▶ **Activity**: Leave out the pictures and transcribe the rest of the records exactly.

[Stored data entries]
------

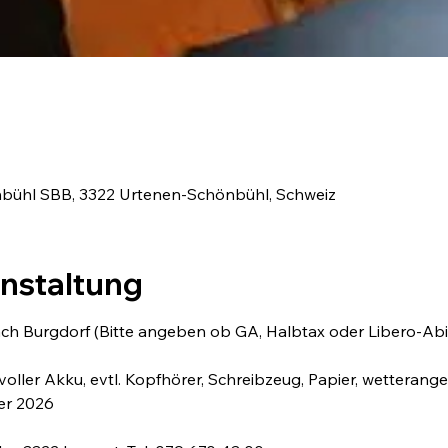
bühl SBB, 3322 Urtenen-Schönbühl, Schweiz
anstaltung
ch Burgdorf (Bitte angeben ob GA, Halbtax oder Libero-Abi
oller Akku, evtl. Kopfhörer, Schreibzeug, Papier, wetterang
er 2026  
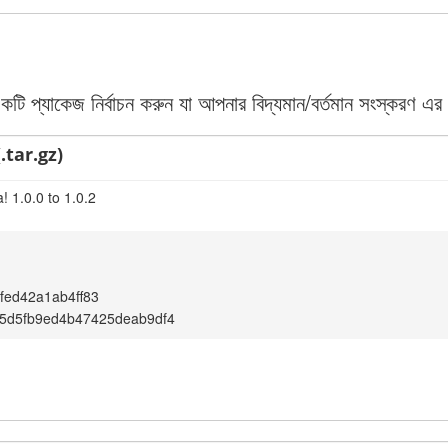
 প্যাকেজ নির্বাচন করুন যা আপনার বিদ্যমান/বর্তমান সংস্করণ এর 
.tar.gz)
 1.0.0 to 1.0.2
fed42a1ab4ff83
5d5fb9ed4b47425deab9df4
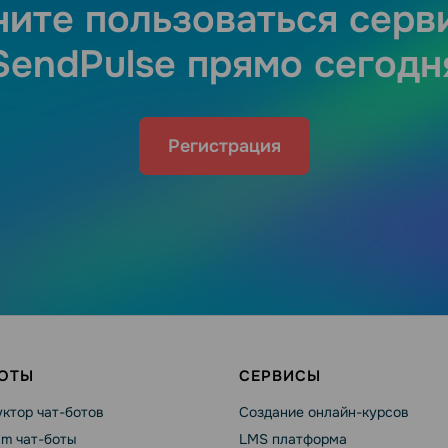
ните пользоваться серв
SendPulse прямо сегодн
Регистрация
БОТЫ
СЕРВИСЫ
ктор чат-ботов
Создание онлайн-курсов
am чат-боты
LMS платформа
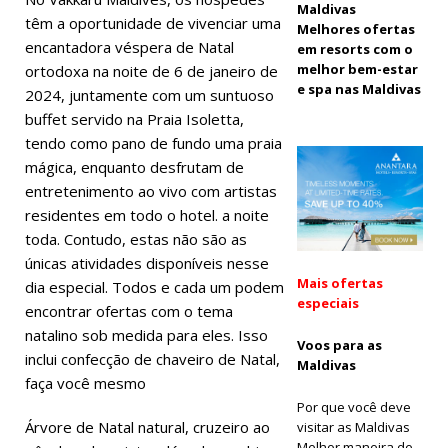
OFERTAS
Maldivas
têm a oportunidade de vivenciar uma
Melhores ofertas
ESPECIAIS
encantadora véspera de Natal
em resorts com o
melhor bem-estar
ortodoxa na noite de 6 de janeiro de
[ 17 de
e spa nas Maldivas
2024, juntamente com um suntuoso
novembro
buffet servido na Praia Isoletta,
tendo como pano de fundo uma praia
de 2025 ]
A
mágica, enquanto desfrutam de
rede de
entretenimento ao vivo com artistas
hotéis e
residentes em todo o hotel. a noite
toda. Contudo, estas não são as
resorts
únicas atividades disponíveis nesse
Cinnamon
Mais ofertas
dia especial. Todos e cada um podem
especiais
encontrar ofertas com o tema
Maldives
natalino sob medida para eles. Isso
Voos para as
lança a
inclui confecção de chaveiro de Natal,
Maldivas
faça você mesmo
maior
Por que você deve
promoção
Árvore de Natal natural, cruzeiro ao
visitar as Maldivas
Melhor maneira de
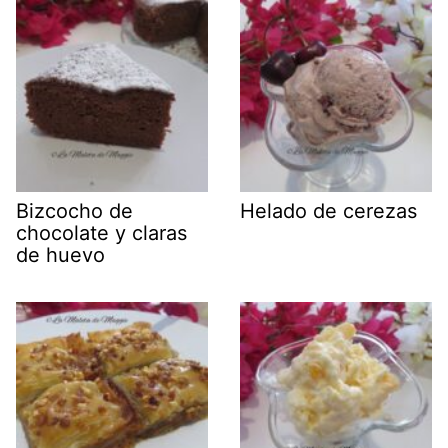
Bizcocho de
Helado de cerezas
chocolate y claras
de huevo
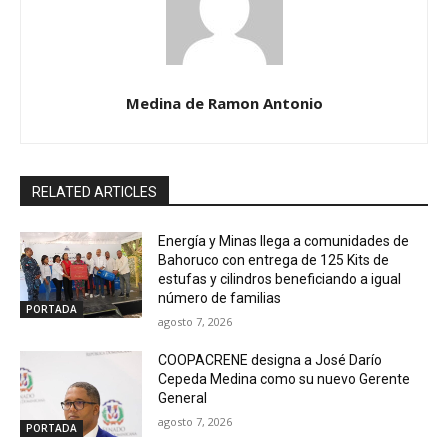
Medina de Ramon Antonio
RELATED ARTICLES
Energía y Minas llega a comunidades de
Bahoruco con entrega de 125 Kits de
estufas y cilindros beneficiando a igual
número de familias
PORTADA
agosto 7, 2026
COOPACRENE designa a José Darío
Cepeda Medina como su nuevo Gerente
General
agosto 7, 2026
PORTADA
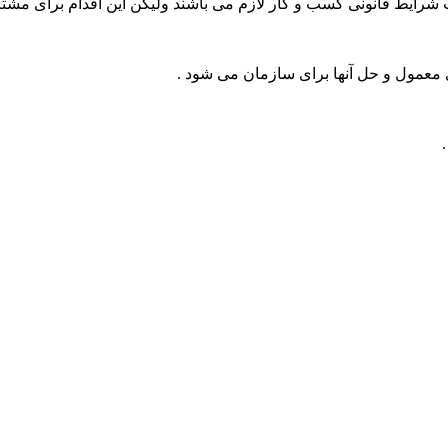
 شرایط قانونی کسب و کار لازم می باشند ولیکن این اقدام برای مشتری
ی معمول و حل آنها برای سازمان می شود .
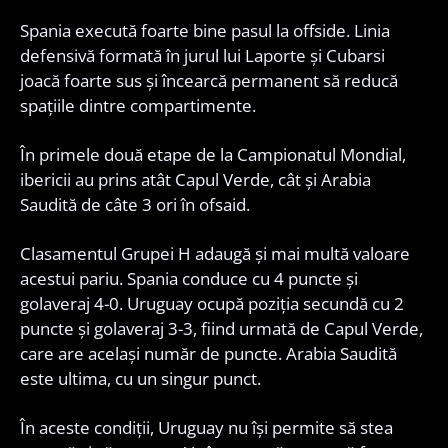
Spania execută foarte bine pasul la offside. Linia
defensivă formată în jurul lui Laporte și Cubarsi
joacă foarte sus și încearcă permanent să reducă
spațiile dintre compartimente.
În primele două etape de la Campionatul Mondial,
ibericii au prins atât Capul Verde, cât și Arabia
Saudită de câte 3 ori în ofsaid.
Clasamentul Grupei H adaugă și mai multă valoare
acestui pariu. Spania conduce cu 4 puncte și
golaveraj 4-0. Uruguay ocupă poziția secundă cu 2
puncte și golaveraj 3-3, fiind urmată de Capul Verde,
care are același număr de puncte. Arabia Saudită
este ultima, cu un singur punct.
În aceste condiții, Uruguay nu își permite să stea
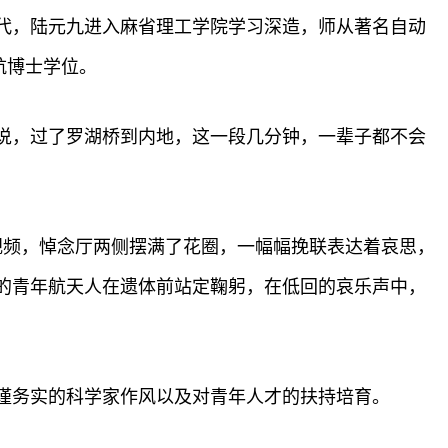
年代，陆元九进入麻省理工学院学习深造，师从著名自动
航博士学位。
地说，过了罗湖桥到内地，这一段几分钟，一辈子都不会
视频，悼念厅两侧摆满了花圈，一幅幅挽联表达着哀思，
的青年航天人在遗体前站定鞠躬，在低回的哀乐声中，
谨务实的科学家作风以及对青年人才的扶持培育。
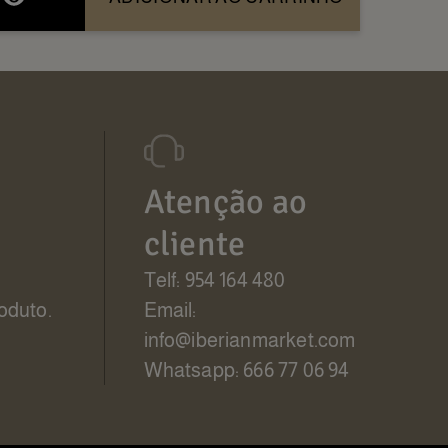
Atenção ao
cliente
Telf: 954 164 480
oduto.
Email:
info@iberianmarket.com
Whatsapp: 666 77 06 94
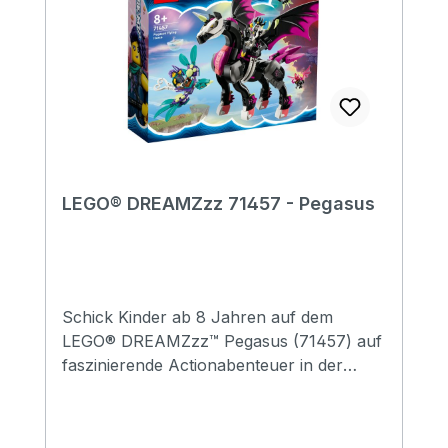
LEGO® DREAMZzz 71457 - Pegasus
Schick Kinder ab 8 Jahren auf dem
LEGO® DREAMZzz™ Pegasus (71457) auf
faszinierende Actionabenteuer in der
Traumwelt. Das Bau- und Spielset basiert
auf der TV-Serie DREAMZzz. Nova wurde
von dem Albgnom Susan entführt. Doch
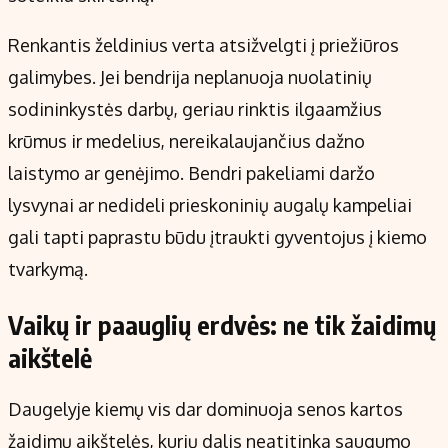
Renkantis želdinius verta atsižvelgti į priežiūros
galimybes. Jei bendrija neplanuoja nuolatinių
sodininkystės darbų, geriau rinktis ilgaamžius
krūmus ir medelius, nereikalaujančius dažno
laistymo ar genėjimo. Bendri pakeliami daržo
lysvynai ar nedideli prieskoninių augalų kampeliai
gali tapti paprastu būdu įtraukti gyventojus į kiemo
tvarkymą.
Vaikų ir paauglių erdvės: ne tik žaidimų
aikštelė
Daugelyje kiemų vis dar dominuoja senos kartos
žaidimų aikštelės, kurių dalis neatitinka saugumo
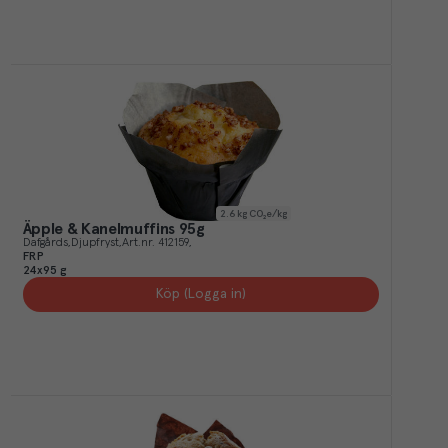
2.6
kg CO₂e/kg
Äpple & Kanelmuffins 95g
Dafgårds
Djupfryst
Art.nr.
412159
FRP
24x95 g
Köp (Logga in)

------

▶ **Response to the exercise**:
bühl SBB, 3322 Urtenen-Schönbühl, Schweiz
anstaltung
ch Burgdorf (Bitte angeben ob GA, Halbtax oder Libero-Abi
oller Akku, evtl. Kopfhörer, Schreibzeug, Papier, wetterang
er 2026  
 প্যাকেজ নির্বাচন করুন যা আপনার বিদ্যমান/বর্তমান সংস্করণ এর 
.tar.gz)
 1.0.0 to 1.0.2
fed42a1ab4ff83
5d5fb9ed4b47425deab9df4
ните пользоваться серв
SendPulse прямо сегодн
Регистрация
БОТЫ
СЕРВИСЫ
ктор чат-ботов
Создание онлайн-курсов
am чат-боты
LMS платформа
OFERTAS
Maldivas
têm a oportunidade de vivenciar uma
Melhores ofertas
ESPECIAIS
encantadora véspera de Natal
em resorts com o
melhor bem-estar
ortodoxa na noite de 6 de janeiro de
[ 17 de
e spa nas Maldivas
2024, juntamente com um suntuoso
novembro
buffet servido na Praia Isoletta,
tendo como pano de fundo uma praia
de 2025 ]
A
mágica, enquanto desfrutam de
rede de
entretenimento ao vivo com artistas
hotéis e
residentes em todo o hotel. a noite
toda. Contudo, estas não são as
resorts
únicas atividades disponíveis nesse
Cinnamon
Mais ofertas
dia especial. Todos e cada um podem
especiais
encontrar ofertas com o tema
Maldives
natalino sob medida para eles. Isso
Voos para as
lança a
inclui confecção de chaveiro de Natal,
Maldivas
faça você mesmo
maior
Por que você deve
promoção
Árvore de Natal natural, cruzeiro ao
visitar as Maldivas
Melhor maneira de
Bizcocho de
Helado de cerezas
chocolate y claras
de huevo
Medina de Ramon Antonio
RELATED ARTICLES
Energía y Minas llega a comunidades de
Bahoruco con entrega de 125 Kits de
estufas y cilindros beneficiando a igual
número de familias
PORTADA
agosto 7, 2026
COOPACRENE designa a José Darío
Cepeda Medina como su nuevo Gerente
General
agosto 7, 2026
PORTADA
 شرایط قانونی کسب و کار لازم می باشند ولیکن این اقدام برای مشتری
ی معمول و حل آنها برای سازمان می شود .
Spania execută foarte bine pasul la offside. Linia
defensivă formată în jurul lui Laporte și Cubarsi
joacă foarte sus și încearcă permanent să reducă
spațiile dintre compartimente.
În primele două etape de la Campionatul Mondial,
ibericii au prins atât Capul Verde, cât și Arabia
Saudită de câte 3 ori în ofsaid.
Clasamentul Grupei H adaugă și mai multă valoare
acestui pariu. Spania conduce cu 4 puncte și
golaveraj 4-0. Uruguay ocupă poziția secundă cu 2
puncte și golaveraj 3-3, fiind urmată de Capul Verde,
care are același număr de puncte. Arabia Saudită
este ultima, cu un singur punct.
În aceste condiții, Uruguay nu își permite să stea
年代，陆元九进入麻省理工学院学习深造，师从著名自动
航博士学位。
地说，过了罗湖桥到内地，这一段几分钟，一辈子都不会
视频，悼念厅两侧摆满了花圈，一幅幅挽联表达着哀思，
的青年航天人在遗体前站定鞠躬，在低回的哀乐声中，
谨务实的科学家作风以及对青年人才的扶持培育。
Atenção ao
cliente
Telf: 954 164 480
oduto.
Email:
info@iberianmarket.com
Whatsapp: 666 77 06 94
LEGO® DREAMZzz 71457 - Pegasus
Schick Kinder ab 8 Jahren auf dem
LEGO® DREAMZzz™ Pegasus (71457) auf
faszinierende Actionabenteuer in der
Traumwelt. Das Bau- und Spielset basiert
auf der TV-Serie DREAMZzz. Nova wurde
von dem Albgnom Susan entführt. Doch
Renkantis želdinius verta atsižvelgti į priežiūros
galimybes. Jei bendrija neplanuoja nuolatinių
sodininkystės darbų, geriau rinktis ilgaamžius
krūmus ir medelius, nereikalaujančius dažno
laistymo ar genėjimo. Bendri pakeliami daržo
lysvynai ar nedideli prieskoninių augalų kampeliai
gali tapti paprastu būdu įtraukti gyventojus į kiemo
tvarkymą.
Vaikų ir paauglių erdvės: ne tik žaidimų
aikštelė
Daugelyje kiemų vis dar dominuoja senos kartos
žaidimų aikštelės, kurių dalis neatitinka saugumo
2.6
kg CO₂e/kg
Äpple & Kanelmuffins 95g
Dafgårds
Djupfryst
Art.nr.
412159
FRP
24x95 g
Köp (Logga in)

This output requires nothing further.